* **Selected passage**:
═══

5g Mazatapec, 1.5g McKennaii



5g Mazatapec, later followed with 1.5g McKennaii. I did this trip alone after a change of plan. The week before, I'd had an absolutely mind blowing trip on 4g of unusually potent Golden Teachers. I was hoping for a repeat experience, but the shrooms had something else in mind for me.

I felt in a good state of mind beforehand, untroubled by anything in particular and up for a strong trip. I decided to use up the last of my Mazatapec mushrooms that I've had for a while. I have previously found this strain to be hit and miss in terms of strength, so thought they'd be ideal for tripping alone where there are fewer anchors to reality to detract from the intensity of the experience. 

I prepared a tea before going out to do some food shopping and when I came back, I strained the liquid into a cup. I noted that the concoction was very murky compared to the usual consistency. I got a few chores out of the way, prepared some soup so I'd have something healthy to eat at the end of the trip, and drank the infusion at around 1800. I waited for reality to be obliterated by those 5 grams but it just didn't happen. The potency of the Mazatapec must have diminished significantly in storage.

After around an hour I began to notice some subtle effects, but it didn't feel like the usual psychedelic experience. It felt flat and slightly unsettling and being left behind in reality felt a bit like having missed a plane to an exotic destination. I felt sad and disappointed, so I added 1.5g of dried McKennaii that I hoped might enhance the trip, but they gave me a bad stomach from eating them in dried form. I closed my eyes and attempted to drift away into the playlist I had enjoyed listening to so much on my previous trip, but the music felt hollow and dimensionless. There were some mild closed eye visuals and at one point - the only thing that felt vaguely psychedelic on this trip - I saw a space open up which I entered to find myself in a scene from the end of a very abusive relationship I had been in almost a decade ago. It didn't feel too intense though and my mind quickly wandered elsewhere.

Two hours into the trip, there was still no loss of reality on the level I had hoped for. I prefer a strong and overwhelming trip (within reason) to a moderate one. I remembered that there was a DMT vape belonging to a friend in my kitchen drawer. I decided that if the mushrooms weren't going to give me what I wanted, I'd get it from that, but the fumes felt acrid and synthetic and I could not enjoy inhaling them compared to the holistic earthiness of mushrooms, so I gave up on the vape. 

I don't usually look at my phone during a trip but I'd been fiddling around adjusting the playlist, and I noticed that a friend from my Ashtanga class had sent through some pictures taken that morning to be used as part of an art project. I have suffered with body dysmorphia and disordered eating since the age of 11 and being confronted with these pictures which were taken in very unflattering postures was extremely triggering during a trip. I tried to I focus on accepting what I was seeing without judgement but they still added to my overall sense of malaise.

═══

* **Parts of the exercise**:
1. Answer these questions using the trip report:
(a) How many grams of Golden Teachers did the writer take on the trip the week before?
(b) At around what time did the writer drink the infusion?
(c) Where was the DMT vape that the writer remembered?
2. Write what comes next in the trip report, carrying on from its final sentence.

(Saved entries)
═══

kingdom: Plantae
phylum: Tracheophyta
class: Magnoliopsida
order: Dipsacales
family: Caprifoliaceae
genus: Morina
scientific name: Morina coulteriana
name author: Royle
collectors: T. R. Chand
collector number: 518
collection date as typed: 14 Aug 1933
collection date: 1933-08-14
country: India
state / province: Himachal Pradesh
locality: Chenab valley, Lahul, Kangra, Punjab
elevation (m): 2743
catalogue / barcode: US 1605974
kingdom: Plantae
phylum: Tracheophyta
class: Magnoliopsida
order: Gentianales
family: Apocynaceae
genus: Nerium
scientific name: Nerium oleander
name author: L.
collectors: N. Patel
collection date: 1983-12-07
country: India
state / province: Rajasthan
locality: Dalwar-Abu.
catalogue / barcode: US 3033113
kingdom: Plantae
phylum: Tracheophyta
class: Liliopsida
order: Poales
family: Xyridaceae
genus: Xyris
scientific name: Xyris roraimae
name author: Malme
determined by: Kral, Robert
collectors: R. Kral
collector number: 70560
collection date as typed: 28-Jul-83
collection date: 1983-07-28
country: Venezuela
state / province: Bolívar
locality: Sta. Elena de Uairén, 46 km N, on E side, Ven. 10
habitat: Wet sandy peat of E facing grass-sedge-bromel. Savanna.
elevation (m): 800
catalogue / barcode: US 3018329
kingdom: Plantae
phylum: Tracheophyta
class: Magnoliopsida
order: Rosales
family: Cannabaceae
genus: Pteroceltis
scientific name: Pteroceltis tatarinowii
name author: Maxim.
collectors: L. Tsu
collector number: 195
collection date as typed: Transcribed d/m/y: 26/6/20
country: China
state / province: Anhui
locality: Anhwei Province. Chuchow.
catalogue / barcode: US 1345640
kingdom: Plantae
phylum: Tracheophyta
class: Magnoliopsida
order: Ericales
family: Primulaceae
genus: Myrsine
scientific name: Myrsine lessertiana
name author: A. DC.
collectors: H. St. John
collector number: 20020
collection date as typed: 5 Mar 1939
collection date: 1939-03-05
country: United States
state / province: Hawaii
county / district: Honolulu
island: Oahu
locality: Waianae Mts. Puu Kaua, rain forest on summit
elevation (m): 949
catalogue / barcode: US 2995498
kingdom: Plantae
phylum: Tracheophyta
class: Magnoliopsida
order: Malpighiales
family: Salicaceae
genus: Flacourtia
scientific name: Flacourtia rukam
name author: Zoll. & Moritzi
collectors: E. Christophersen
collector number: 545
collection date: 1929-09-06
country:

═══

* **Answers in order**:
1.
(a) 4g.
(b) Around 1800.
(c) In the kitchen drawer.

2.
Shortly after 10 pm, I accepted that I was not going to enjoy this trip at all and that none of the music I put on was going to feel quite right. I made a cup of tea which I took to bed and replaced the music with an audio book on mindfulness called Trusting the Gold by Tara Brach, whose voice I find very soothing. I understood that what I had experienced on my trip the week before is something that is within us already, but I couldn't quite shake myself out of this uncomfortable mindset and listening to this book felt like the closest I was going to get to accessing that state of blissful awareness.

As I lay in bed listening to the audio book, the effects of the McKennaii must have been building as memories and feelings that I must have been repressing from the relationship I mentioned earlier in the report, and the time surrounding it, began to surface with more intensity.

A vivid memory arose from early in the relationship of the first time that I had visited this man's house, of him being on top of me and I realised with clarity that I hadn't been in a state to give consent. I've never got on well with cannabis and I felt extremely sick and disorientated from the incredibly strong weed he had encouraged me to keep smoking all evening. I had given him no indication that I wanted to have sex with him. It felt invasive and something to be endured, and yet I did not say no because I had been so strongly conditioned to subjugate myself to the needs and wishes of others, so I just lay there feeling detached from my own body and let it happen. Other memories came up too, of the sickeningly abusive things he'd said to me, of times he had deliberately physically hurt me and the extreme emotional abuse that was persistent throughout the relationship. I remembered when I discovered incontrovertibly that he had been cheating on me, that it didn't feel worth the barrage of abuse and gaslighting that a confrontation or ending the relationship would initiate, so I simply pretended not to know about it. I felt strangely detached at this point, looking back at these events through an almost objective lens as if I was watching a film about someone else's life.

During this relationship, and while I was struggling with my own wishes to stop living, my friend Gregg who was a mutual friend of us both and at the time was the only person I was really close with and able to talk to, committed suicide. Instead of being supportive, he used it against me, telling me to fuck off when I wanted to talk about Gregg, suggesting that I could have done more to prevent his death if I hadn't just thought about myself, and once even asking me if I had ever had sex with him because if I had, that might be the reason why he had killed himself.

By this point I was struggling so badly with my own mental health and suicidal thoughts that the only way I could cope with the tension in my own mind was through self harm, which I did daily, severely enough to end up in hospital sometimes for my skin to be sewn back together.  I started seeing a therapist at this time but when the topic of self harm came up - I still feel like this is incredibly fucked up and I'm unsure if the therapist was a pervert or if he had some sort of Jesus complex whereby he imagined healing might occur through his physical touch - he asked me if he could touch the scars and because I had such poor boundaries at the time, I said yes, but I do remember feeling deeply uncomfortable and violated.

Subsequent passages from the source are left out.